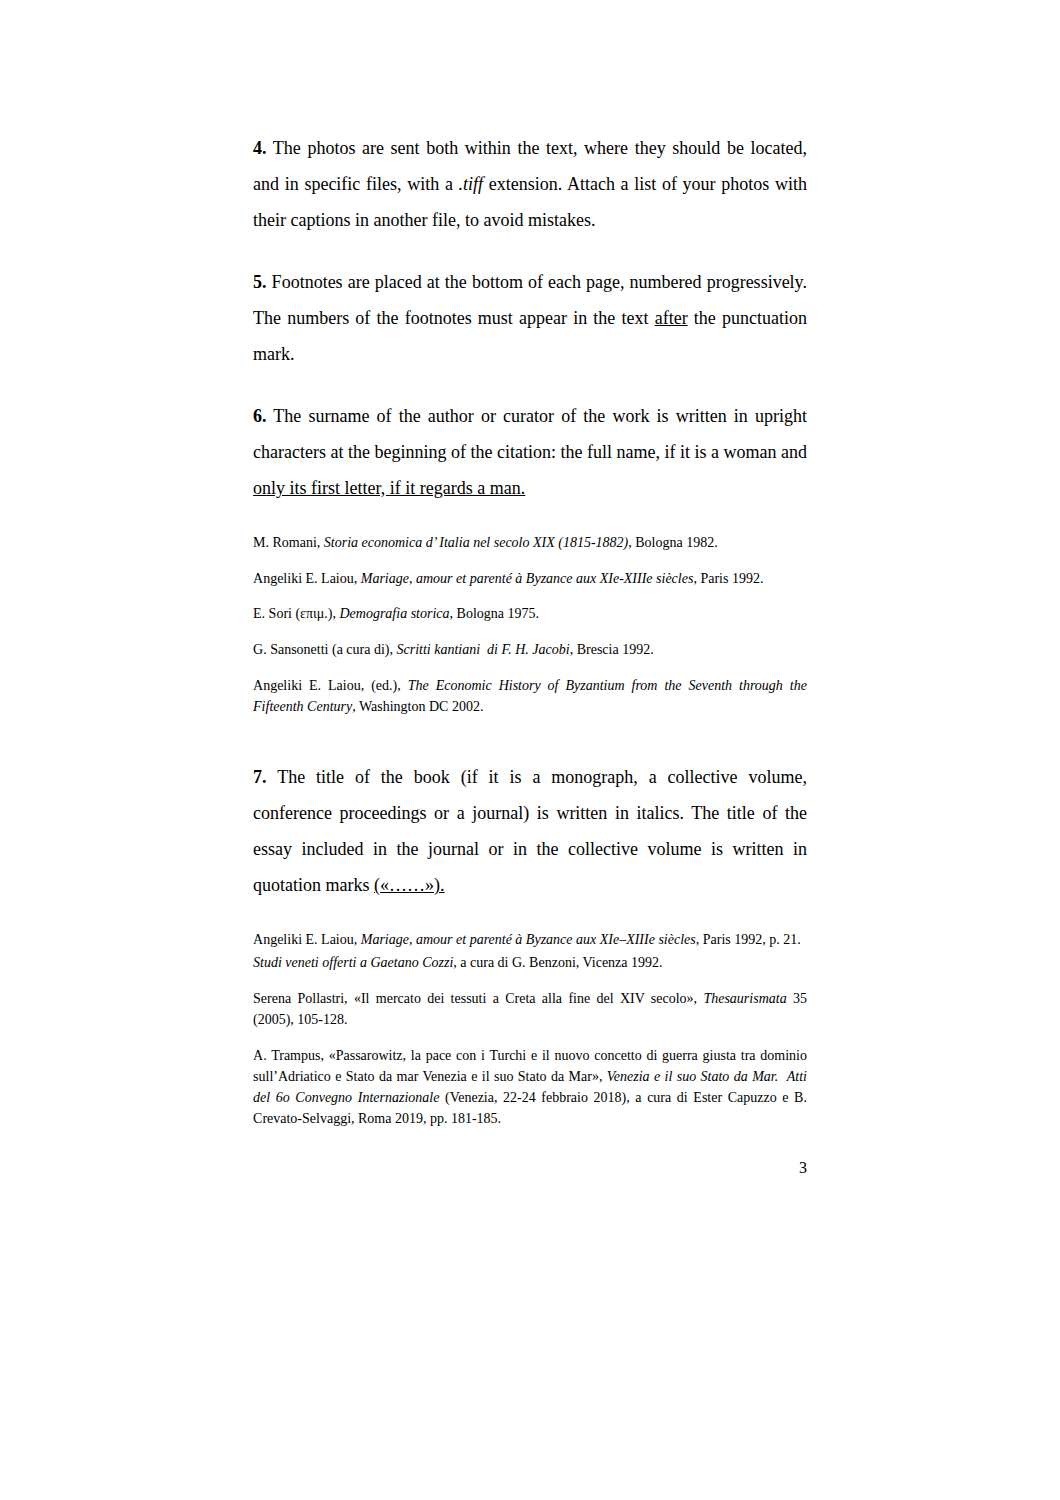4. The photos are sent both within the text, where they should be located, and in specific files, with a .tiff extension. Attach a list of your photos with their captions in another file, to avoid mistakes.
5. Footnotes are placed at the bottom of each page, numbered progressively. The numbers of the footnotes must appear in the text after the punctuation mark.
6. The surname of the author or curator of the work is written in upright characters at the beginning of the citation: the full name, if it is a woman and only its first letter, if it regards a man.
M. Romani, Storia economica d’ Italia nel secolo XIX (1815-1882), Bologna 1982.
Angeliki E. Laiou, Mariage, amour et parenté à Byzance aux XIe-XIIIe siècles, Paris 1992.
E. Sori (επιμ.), Demografia storica, Bologna 1975.
G. Sansonetti (a cura di), Scritti kantiani di F. H. Jacobi, Brescia 1992.
Angeliki E. Laiou, (ed.), The Economic History of Byzantium from the Seventh through the Fifteenth Century, Washington DC 2002.
7. The title of the book (if it is a monograph, a collective volume, conference proceedings or a journal) is written in italics. The title of the essay included in the journal or in the collective volume is written in quotation marks («……»).
Angeliki E. Laiou, Mariage, amour et parenté à Byzance aux XIe–XIIIe siècles, Paris 1992, p. 21.
Studi veneti offerti a Gaetano Cozzi, a cura di G. Benzoni, Vicenza 1992.
Serena Pollastri, «Il mercato dei tessuti a Creta alla fine del XIV secolo», Thesaurismata 35 (2005), 105-128.
A. Trampus, «Passarowitz, la pace con i Turchi e il nuovo concetto di guerra giusta tra dominio sull’Adriatico e Stato da mar Venezia e il suo Stato da Mar», Venezia e il suo Stato da Mar. Atti del 6o Convegno Internazionale (Venezia, 22-24 febbraio 2018), a cura di Ester Capuzzo e B. Crevato-Selvaggi, Roma 2019, pp. 181-185.
3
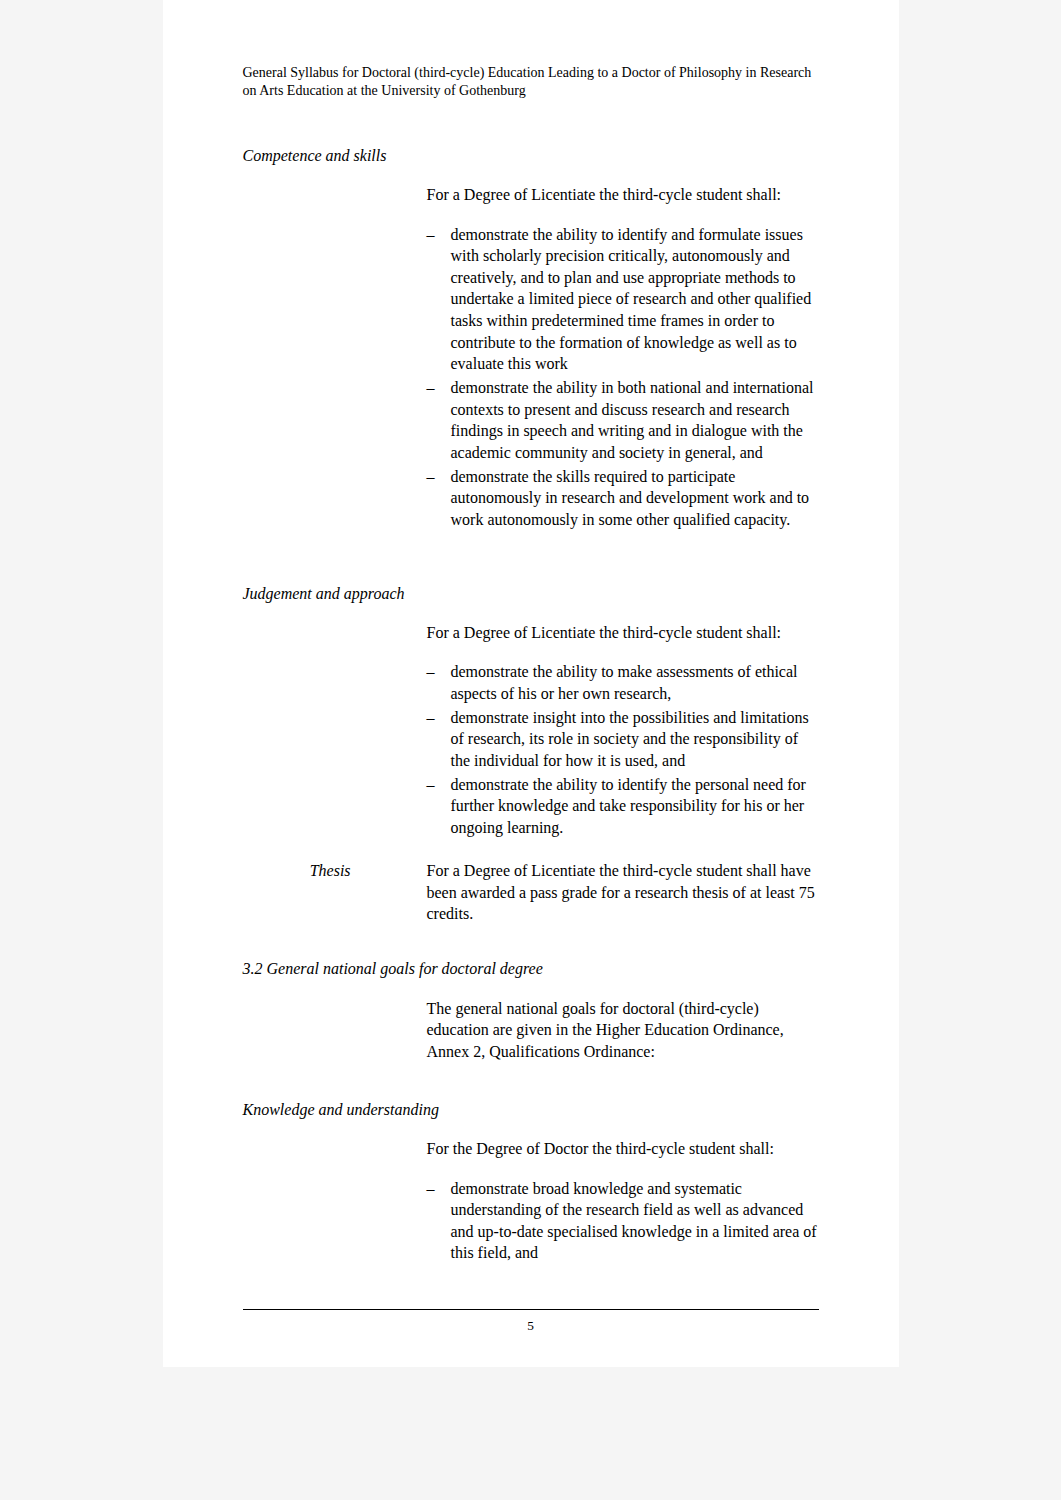General Syllabus for Doctoral (third-cycle) Education Leading to a Doctor of Philosophy in Research on Arts Education at the University of Gothenburg
Competence and skills
For a Degree of Licentiate the third-cycle student shall:
demonstrate the ability to identify and formulate issues with scholarly precision critically, autonomously and creatively, and to plan and use appropriate methods to undertake a limited piece of research and other qualified tasks within predetermined time frames in order to contribute to the formation of knowledge as well as to evaluate this work
demonstrate the ability in both national and international contexts to present and discuss research and research findings in speech and writing and in dialogue with the academic community and society in general, and
demonstrate the skills required to participate autonomously in research and development work and to work autonomously in some other qualified capacity.
Judgement and approach
For a Degree of Licentiate the third-cycle student shall:
demonstrate the ability to make assessments of ethical aspects of his or her own research,
demonstrate insight into the possibilities and limitations of research, its role in society and the responsibility of the individual for how it is used, and
demonstrate the ability to identify the personal need for further knowledge and take responsibility for his or her ongoing learning.
Thesis
For a Degree of Licentiate the third-cycle student shall have been awarded a pass grade for a research thesis of at least 75 credits.
3.2 General national goals for doctoral degree
The general national goals for doctoral (third-cycle) education are given in the Higher Education Ordinance, Annex 2, Qualifications Ordinance:
Knowledge and understanding
For the Degree of Doctor the third-cycle student shall:
demonstrate broad knowledge and systematic understanding of the research field as well as advanced and up-to-date specialised knowledge in a limited area of this field, and
5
━━━
▶ _AIM OF THE TASK_: When you restate the listing, keep every word as it is and drop the pictures.

▶ _SOLUTION_:
4. The photos are sent both within the text, where they should be located, and in specific files, with a .tiff extension. Attach a list of your photos with their captions in another file, to avoid mistakes.
5. Footnotes are placed at the bottom of each page, numbered progressively. The numbers of the footnotes must appear in the text after the punctuation mark.
6. The surname of the author or curator of the work is written in upright characters at the beginning of the citation: the full name, if it is a woman and only its first letter, if it regards a man.
M. Romani, Storia economica d’ Italia nel secolo XIX (1815-1882), Bologna 1982.
Angeliki E. Laiou, Mariage, amour et parenté à Byzance aux XIe-XIIIe siècles, Paris 1992.
E. Sori (επιμ.), Demografia storica, Bologna 1975.
G. Sansonetti (a cura di), Scritti kantiani di F. H. Jacobi, Brescia 1992.
Angeliki E. Laiou, (ed.), The Economic History of Byzantium from the Seventh through the Fifteenth Century, Washington DC 2002.
7. The title of the book (if it is a monograph, a collective volume, conference proceedings or a journal) is written in italics. The title of the essay included in the journal or in the collective volume is written in quotation marks («……»).
Angeliki E. Laiou, Mariage, amour et parenté à Byzance aux XIe–XIIIe siècles, Paris 1992, p. 21.
Studi veneti offerti a Gaetano Cozzi, a cura di G. Benzoni, Vicenza 1992.
Serena Pollastri, «Il mercato dei tessuti a Creta alla fine del XIV secolo», Thesaurismata 35 (2005), 105-128.
A. Trampus, «Passarowitz, la pace con i Turchi e il nuovo concetto di guerra giusta tra dominio sull’Adriatico e Stato da mar Venezia e il suo Stato da Mar», Venezia e il suo Stato da Mar. Atti del 6o Convegno Internazionale (Venezia, 22-24 febbraio 2018), a cura di Ester Capuzzo e B. Crevato-Selvaggi, Roma 2019, pp. 181-185.
3
General Syllabus for Doctoral (third-cycle) Education Leading to a Doctor of Philosophy in Research on Arts Education at the University of Gothenburg
Competence and skills
For a Degree of Licentiate the third-cycle student shall:
demonstrate the ability to identify and formulate issues with scholarly precision critically, autonomously and creatively, and to plan and use appropriate methods to undertake a limited piece of research and other qualified tasks within predetermined time frames in order to contribute to the formation of knowledge as well as to evaluate this work
demonstrate the ability in both national and international contexts to present and discuss research and research findings in speech and writing and in dialogue with the academic community and society in general, and
demonstrate the skills required to participate autonomously in research and development work and to work autonomously in some other qualified capacity.
Judgement and approach
For a Degree of Licentiate the third-cycle student shall:
demonstrate the ability to make assessments of ethical aspects of his or her own research,
demonstrate insight into the possibilities and limitations of research, its role in society and the responsibility of the individual for how it is used, and
demonstrate the ability to identify the personal need for further knowledge and take responsibility for his or her ongoing learning.
Thesis
For a Degree of Licentiate the third-cycle student shall have been awarded a pass grade for a research thesis of at least 75 credits.
3.2 General national goals for doctoral degree
The general national goals for doctoral (third-cycle) education are given in the Higher Education Ordinance, Annex 2, Qualifications Ordinance:
Knowledge and understanding
For the Degree of Doctor the third-cycle student shall:
demonstrate broad knowledge and systematic understanding of the research field as well as advanced and up-to-date specialised knowledge in a limited area of this field, and
5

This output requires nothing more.